Pourquoi proposer un pot-pourri de 13 ballets différents en première partie?

Je me suis inspiré de ce que Maurice avait fait dans des soirées qu’il avait appelées «L’Art du pas de deux» ou «L’Amour-la Danse». Il prenait des extraits de ses ballets dont il tirait l’essence. On fait voyager le public à travers son univers chorégraphique et musical. D’une pièce à l’autre les écritures peuvent être différentes mais il y a toujours une liaison naturelle entre elles.

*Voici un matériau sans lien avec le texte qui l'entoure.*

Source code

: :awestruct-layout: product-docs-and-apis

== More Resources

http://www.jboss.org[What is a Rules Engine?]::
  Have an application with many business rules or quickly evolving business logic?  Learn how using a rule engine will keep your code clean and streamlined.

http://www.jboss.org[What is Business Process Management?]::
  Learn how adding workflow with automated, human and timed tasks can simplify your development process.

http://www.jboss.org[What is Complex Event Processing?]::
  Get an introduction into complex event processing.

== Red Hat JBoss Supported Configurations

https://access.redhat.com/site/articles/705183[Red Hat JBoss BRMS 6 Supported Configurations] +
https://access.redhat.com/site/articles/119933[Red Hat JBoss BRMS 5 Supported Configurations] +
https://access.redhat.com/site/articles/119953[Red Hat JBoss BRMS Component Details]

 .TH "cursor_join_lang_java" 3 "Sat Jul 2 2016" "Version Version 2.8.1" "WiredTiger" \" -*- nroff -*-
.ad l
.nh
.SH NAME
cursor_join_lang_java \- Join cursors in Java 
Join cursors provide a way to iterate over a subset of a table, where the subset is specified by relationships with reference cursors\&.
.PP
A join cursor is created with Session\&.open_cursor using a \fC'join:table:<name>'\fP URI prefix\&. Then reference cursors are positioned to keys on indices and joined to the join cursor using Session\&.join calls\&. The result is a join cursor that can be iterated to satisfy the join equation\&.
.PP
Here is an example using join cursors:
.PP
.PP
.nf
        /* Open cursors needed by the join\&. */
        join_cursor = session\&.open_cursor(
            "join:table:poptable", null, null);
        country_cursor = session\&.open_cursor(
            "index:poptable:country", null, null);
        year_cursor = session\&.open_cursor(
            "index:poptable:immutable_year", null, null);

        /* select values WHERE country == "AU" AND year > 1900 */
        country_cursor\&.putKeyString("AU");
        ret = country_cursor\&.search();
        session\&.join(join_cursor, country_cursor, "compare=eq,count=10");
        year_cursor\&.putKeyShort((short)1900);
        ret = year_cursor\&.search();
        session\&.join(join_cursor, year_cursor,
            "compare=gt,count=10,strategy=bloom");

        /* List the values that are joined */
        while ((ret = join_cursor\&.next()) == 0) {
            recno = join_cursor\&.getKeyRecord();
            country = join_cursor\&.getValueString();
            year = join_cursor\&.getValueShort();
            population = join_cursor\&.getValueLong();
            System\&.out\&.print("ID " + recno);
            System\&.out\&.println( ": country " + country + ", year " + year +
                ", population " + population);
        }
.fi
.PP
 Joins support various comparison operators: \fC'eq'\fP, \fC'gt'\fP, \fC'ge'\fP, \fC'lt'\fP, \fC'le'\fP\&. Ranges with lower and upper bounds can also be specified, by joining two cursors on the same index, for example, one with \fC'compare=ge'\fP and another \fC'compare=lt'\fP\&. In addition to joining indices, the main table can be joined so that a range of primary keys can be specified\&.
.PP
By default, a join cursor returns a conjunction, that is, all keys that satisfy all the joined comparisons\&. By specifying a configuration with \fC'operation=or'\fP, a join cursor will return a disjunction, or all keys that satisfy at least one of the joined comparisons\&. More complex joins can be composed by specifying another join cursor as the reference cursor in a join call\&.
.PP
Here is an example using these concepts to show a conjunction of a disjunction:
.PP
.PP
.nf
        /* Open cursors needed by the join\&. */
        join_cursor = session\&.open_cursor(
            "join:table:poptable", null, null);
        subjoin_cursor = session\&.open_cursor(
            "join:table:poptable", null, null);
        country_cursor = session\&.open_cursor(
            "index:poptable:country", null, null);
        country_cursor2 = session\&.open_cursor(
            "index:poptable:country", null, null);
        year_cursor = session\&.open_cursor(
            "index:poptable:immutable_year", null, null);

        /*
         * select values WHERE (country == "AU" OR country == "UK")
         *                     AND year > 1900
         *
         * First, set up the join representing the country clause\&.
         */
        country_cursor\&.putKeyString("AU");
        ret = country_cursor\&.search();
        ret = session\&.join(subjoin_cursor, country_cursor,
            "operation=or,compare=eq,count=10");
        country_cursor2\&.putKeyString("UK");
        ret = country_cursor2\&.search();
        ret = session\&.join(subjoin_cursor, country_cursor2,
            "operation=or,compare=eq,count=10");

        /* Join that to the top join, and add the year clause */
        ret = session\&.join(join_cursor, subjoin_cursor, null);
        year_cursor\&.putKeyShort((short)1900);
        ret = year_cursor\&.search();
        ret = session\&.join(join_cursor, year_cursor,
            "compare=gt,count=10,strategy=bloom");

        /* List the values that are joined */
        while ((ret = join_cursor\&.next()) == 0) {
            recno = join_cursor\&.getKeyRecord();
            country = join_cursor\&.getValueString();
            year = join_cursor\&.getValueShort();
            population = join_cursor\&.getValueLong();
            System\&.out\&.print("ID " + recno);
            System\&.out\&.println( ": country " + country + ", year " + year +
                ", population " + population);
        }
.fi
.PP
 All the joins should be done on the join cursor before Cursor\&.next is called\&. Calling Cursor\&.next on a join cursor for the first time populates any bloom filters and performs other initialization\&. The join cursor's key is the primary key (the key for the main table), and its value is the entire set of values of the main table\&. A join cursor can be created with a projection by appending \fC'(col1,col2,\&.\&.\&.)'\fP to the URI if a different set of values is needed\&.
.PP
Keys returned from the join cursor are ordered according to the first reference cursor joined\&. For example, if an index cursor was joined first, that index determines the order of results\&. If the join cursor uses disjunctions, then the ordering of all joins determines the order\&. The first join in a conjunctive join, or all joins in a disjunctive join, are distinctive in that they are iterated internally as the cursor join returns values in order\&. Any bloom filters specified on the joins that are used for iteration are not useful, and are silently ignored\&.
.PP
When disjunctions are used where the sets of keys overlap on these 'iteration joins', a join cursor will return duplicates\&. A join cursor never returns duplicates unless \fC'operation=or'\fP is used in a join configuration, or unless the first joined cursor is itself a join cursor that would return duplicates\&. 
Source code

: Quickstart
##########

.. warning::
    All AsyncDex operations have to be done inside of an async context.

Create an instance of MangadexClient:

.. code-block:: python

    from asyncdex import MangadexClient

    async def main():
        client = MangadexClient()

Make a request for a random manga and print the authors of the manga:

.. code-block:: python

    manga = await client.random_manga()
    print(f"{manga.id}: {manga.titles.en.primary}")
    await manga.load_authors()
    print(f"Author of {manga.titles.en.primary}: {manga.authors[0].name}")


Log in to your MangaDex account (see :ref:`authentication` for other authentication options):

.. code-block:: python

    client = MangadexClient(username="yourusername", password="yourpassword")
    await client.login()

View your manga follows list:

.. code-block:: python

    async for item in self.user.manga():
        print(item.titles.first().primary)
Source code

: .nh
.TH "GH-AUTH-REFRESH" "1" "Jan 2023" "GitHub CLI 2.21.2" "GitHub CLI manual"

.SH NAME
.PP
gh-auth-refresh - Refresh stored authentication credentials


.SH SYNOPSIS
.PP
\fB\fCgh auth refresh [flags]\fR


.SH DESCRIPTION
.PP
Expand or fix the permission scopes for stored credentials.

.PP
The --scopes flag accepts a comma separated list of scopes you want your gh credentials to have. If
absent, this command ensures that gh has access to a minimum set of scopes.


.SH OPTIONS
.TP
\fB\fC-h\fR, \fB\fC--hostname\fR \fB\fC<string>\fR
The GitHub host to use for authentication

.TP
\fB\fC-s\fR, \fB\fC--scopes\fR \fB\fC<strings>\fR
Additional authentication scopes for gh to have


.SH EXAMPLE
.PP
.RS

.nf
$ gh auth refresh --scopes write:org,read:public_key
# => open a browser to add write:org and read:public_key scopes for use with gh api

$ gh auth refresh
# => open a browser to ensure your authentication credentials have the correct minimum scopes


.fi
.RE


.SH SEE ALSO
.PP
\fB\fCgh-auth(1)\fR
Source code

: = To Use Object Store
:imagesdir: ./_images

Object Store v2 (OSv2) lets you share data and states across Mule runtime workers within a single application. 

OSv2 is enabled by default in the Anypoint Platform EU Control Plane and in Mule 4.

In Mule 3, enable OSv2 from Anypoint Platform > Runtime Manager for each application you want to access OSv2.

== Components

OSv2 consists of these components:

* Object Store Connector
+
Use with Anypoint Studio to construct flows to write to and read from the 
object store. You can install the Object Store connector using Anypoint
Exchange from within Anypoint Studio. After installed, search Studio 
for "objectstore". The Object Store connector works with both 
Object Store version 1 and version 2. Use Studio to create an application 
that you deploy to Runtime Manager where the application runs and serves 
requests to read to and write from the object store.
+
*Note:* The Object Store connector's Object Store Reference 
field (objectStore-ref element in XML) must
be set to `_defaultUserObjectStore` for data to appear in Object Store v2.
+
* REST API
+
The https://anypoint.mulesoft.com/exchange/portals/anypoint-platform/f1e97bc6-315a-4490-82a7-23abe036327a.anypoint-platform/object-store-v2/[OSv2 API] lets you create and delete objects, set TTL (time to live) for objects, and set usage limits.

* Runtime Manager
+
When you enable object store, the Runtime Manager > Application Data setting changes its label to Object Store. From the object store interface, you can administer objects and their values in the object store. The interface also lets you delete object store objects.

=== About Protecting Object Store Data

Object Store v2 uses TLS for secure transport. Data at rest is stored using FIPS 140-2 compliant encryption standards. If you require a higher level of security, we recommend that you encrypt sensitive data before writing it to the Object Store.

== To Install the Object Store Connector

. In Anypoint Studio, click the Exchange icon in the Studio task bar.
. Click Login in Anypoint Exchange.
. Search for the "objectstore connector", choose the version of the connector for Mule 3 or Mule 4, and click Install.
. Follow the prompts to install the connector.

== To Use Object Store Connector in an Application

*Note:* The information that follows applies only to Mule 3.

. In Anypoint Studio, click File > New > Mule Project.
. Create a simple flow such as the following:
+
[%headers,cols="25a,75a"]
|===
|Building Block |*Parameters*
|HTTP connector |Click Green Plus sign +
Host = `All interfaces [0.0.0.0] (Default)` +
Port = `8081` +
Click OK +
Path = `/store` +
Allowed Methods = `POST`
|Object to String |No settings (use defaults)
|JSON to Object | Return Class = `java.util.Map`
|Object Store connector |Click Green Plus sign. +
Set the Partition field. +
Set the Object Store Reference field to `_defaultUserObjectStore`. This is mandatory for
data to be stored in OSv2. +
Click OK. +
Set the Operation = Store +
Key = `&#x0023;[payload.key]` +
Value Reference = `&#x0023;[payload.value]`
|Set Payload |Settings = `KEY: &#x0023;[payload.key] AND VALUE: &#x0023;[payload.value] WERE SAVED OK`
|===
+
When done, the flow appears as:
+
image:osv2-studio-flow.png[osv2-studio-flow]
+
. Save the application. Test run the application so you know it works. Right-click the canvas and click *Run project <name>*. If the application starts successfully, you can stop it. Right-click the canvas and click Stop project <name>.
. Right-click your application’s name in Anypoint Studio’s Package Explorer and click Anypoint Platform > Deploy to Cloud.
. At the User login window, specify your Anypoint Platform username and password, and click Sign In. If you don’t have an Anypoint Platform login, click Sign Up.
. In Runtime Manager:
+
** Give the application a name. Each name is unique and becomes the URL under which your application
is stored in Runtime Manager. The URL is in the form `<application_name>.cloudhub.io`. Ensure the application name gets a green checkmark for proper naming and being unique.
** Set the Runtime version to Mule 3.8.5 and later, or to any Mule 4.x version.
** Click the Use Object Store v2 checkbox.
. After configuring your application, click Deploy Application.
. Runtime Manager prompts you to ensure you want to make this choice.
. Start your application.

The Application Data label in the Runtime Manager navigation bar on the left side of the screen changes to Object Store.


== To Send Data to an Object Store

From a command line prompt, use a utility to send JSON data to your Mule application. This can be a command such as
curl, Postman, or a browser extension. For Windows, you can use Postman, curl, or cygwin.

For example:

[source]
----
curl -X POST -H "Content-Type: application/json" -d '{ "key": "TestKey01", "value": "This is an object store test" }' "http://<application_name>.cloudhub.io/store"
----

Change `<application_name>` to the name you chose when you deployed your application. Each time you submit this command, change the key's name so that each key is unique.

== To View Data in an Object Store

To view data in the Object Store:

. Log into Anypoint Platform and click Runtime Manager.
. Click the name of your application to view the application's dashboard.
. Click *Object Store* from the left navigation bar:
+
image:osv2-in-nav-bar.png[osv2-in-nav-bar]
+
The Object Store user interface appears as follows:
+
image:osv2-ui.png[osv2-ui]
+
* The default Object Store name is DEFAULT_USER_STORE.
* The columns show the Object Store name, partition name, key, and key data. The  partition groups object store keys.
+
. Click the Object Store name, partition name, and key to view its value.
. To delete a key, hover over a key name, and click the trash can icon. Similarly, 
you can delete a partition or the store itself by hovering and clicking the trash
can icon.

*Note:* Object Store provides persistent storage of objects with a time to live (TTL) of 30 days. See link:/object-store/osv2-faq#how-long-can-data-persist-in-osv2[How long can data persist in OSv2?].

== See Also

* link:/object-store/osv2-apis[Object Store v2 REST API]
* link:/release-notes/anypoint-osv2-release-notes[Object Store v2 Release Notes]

«Tous les ballets de Maurice Béjart laissent une grande part de liberté à l’interprète»

Vous finissez sur «Boléro», qui a marqué les esprits dans les interprétations de Jorge Donn, Maya Plissetskaïa ou Sylvie Guillem. Comment prépare-t-on les danseurs à passer derrière des interprètes aussi légendaires?

Il ne faut pas chercher à prouver quelque chose. Il faut se dire que «Boléro» est une étape. On doit utiliser ce qu’on a vécu en le dansant – la gestion de l’effort, de l’énergie, de la durée – pour d’autres ballets. Cela étant, les trois filles qui le dansent sur cette tournée le font depuis un certain temps. Elles savent comment créer ce crescendo tout en respectant la partition musicale et la partition chorégraphique.

Qu’est-ce qui caractérise le style Béjart?

La recherche d’un mouvement vrai. Pas un mouvement qui fait joli, mais qui fait exister l’émotion à travers le corps. Tous les ballets de Maurice laissent une grande part de liberté à l’interprète.